The Egyptian Cabinet aims to amend number of Qualified Industrial Zones and change working procedures, in an agreement signed between Egypt, United States and Israel, according newspaper Al-Mal.
The amendment will be applied on the Egyptian companies from next April, an official source to Al-Mal, and requires identifying ratios for buying Israeli goods between Egyptian companies.

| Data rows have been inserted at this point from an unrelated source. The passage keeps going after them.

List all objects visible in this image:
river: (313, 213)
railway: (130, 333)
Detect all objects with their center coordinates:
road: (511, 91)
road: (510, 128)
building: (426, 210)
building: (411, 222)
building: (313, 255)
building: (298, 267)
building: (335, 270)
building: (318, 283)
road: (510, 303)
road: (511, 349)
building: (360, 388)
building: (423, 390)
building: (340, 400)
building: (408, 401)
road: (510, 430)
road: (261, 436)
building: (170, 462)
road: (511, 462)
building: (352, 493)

In the new amendment, the source said, the finished products must also contain at least 20 percent of Egypt-contributed components compared to 24.5 percent now.
This amendment comes after 11 years of signing the agreement in 2004, after Israeli threats to write off 68 Egyptian companies from the QIZ area.

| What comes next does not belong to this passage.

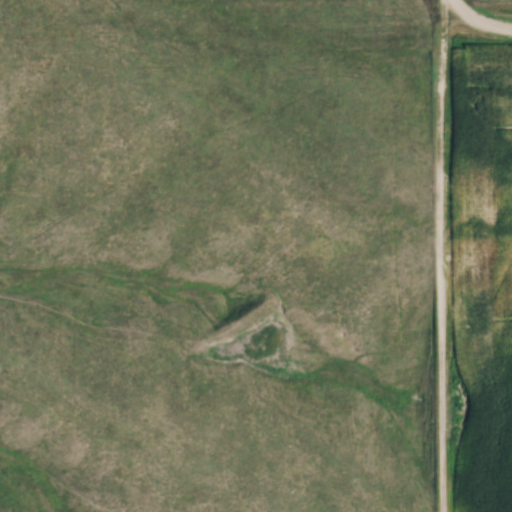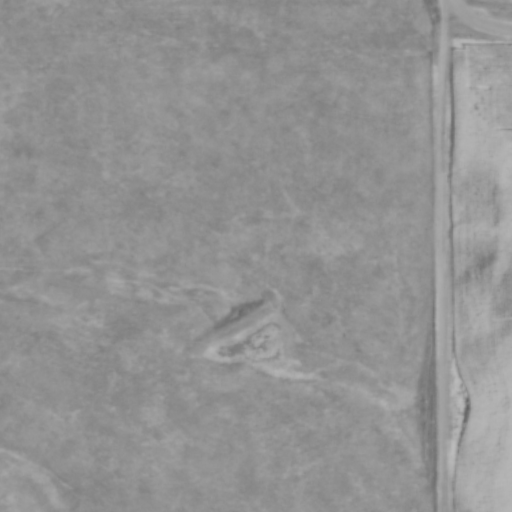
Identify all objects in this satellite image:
road: (475, 26)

"There’s Israel’s annual US$100 million trade with Egypt, the result of an economic deal worked out in 2004 between Israel, Egypt and the US," the Times of Israel online newspaper quoted last week Ohad Cohen, who heads the Foreign Trade Administration in the Israeli Economy Ministry.
“Our QIZ agreement with Egypt keeps getting stronger,” said Cohen. “It was strong under the Mubarak administration, but surprisingly got even stronger when Mohammed Morsy took over the leadership of Egypt in 2012 – and now, with Abdel [Fattah] al-Sisi leading the country, it continues to flourish.”
The Qualifying Industrial Zone agreement allow Egypt to take advantage of Israel and the United States’ free trade zone, exporting goods to the US duty-free if 10.5 percent of a product’s components are made in Israel.
Egypt’s export of garments to the United States through the QIZ nearly 50 percent, worth $2 billion.